Records drawn from a dataset
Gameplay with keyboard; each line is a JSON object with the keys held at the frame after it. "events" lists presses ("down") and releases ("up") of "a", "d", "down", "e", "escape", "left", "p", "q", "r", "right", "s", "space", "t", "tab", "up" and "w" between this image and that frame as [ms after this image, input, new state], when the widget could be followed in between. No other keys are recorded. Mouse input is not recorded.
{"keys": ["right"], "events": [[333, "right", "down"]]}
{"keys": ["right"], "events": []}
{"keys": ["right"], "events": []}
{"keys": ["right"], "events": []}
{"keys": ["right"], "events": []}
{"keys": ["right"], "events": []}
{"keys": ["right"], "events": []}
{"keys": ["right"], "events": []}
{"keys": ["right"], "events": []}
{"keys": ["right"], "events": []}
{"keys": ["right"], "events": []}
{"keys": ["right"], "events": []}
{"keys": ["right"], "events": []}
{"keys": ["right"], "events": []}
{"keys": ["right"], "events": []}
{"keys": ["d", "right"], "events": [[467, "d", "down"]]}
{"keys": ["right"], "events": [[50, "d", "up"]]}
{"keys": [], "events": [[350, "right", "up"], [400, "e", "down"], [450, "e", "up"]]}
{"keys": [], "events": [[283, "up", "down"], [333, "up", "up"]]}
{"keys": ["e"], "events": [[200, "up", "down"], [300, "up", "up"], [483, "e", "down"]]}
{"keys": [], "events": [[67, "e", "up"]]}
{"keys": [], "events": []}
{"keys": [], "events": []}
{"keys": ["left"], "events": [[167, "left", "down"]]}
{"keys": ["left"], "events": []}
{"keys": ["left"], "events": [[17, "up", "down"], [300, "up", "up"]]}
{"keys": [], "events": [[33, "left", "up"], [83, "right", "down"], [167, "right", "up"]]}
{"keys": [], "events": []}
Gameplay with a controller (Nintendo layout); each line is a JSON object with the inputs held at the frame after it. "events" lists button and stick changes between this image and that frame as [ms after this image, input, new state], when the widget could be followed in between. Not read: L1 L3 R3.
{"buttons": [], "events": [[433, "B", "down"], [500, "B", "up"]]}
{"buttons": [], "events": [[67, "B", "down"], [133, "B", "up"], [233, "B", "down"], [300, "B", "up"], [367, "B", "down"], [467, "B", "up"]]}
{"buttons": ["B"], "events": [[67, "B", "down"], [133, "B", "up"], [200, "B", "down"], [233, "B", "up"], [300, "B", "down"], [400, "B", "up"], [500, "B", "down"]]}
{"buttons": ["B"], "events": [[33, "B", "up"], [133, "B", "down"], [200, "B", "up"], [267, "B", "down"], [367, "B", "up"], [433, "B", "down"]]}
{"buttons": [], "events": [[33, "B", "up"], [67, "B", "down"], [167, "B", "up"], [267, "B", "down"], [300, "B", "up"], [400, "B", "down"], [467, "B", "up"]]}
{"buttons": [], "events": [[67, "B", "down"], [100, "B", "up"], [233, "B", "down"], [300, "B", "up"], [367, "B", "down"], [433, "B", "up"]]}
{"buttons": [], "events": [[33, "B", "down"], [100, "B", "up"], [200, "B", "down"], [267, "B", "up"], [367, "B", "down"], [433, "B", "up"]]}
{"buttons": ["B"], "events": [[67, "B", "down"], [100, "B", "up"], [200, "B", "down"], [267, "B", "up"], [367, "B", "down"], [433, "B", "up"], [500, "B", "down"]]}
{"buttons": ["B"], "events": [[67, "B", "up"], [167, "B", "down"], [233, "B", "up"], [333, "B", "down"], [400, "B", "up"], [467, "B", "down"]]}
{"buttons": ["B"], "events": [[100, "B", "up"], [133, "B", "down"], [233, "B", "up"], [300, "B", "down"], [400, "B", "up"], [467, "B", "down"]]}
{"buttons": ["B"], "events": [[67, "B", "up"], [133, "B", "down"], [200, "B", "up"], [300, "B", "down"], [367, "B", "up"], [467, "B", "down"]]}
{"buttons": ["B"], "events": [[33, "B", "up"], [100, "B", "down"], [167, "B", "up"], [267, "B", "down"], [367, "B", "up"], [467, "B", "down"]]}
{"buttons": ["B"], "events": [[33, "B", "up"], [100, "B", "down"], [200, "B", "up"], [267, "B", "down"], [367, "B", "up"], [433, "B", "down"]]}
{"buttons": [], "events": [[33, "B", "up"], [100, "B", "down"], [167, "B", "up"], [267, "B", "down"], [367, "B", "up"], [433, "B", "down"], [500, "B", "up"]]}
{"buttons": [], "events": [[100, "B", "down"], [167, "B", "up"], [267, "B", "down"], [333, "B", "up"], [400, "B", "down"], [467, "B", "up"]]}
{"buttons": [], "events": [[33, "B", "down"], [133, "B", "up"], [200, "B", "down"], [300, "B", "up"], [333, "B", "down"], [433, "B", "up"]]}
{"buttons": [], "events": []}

● **Exercise requirements**
Check each line of the records above for the word "left", then give the number of lines that have it, with no other words.

● **Exercise answer**
5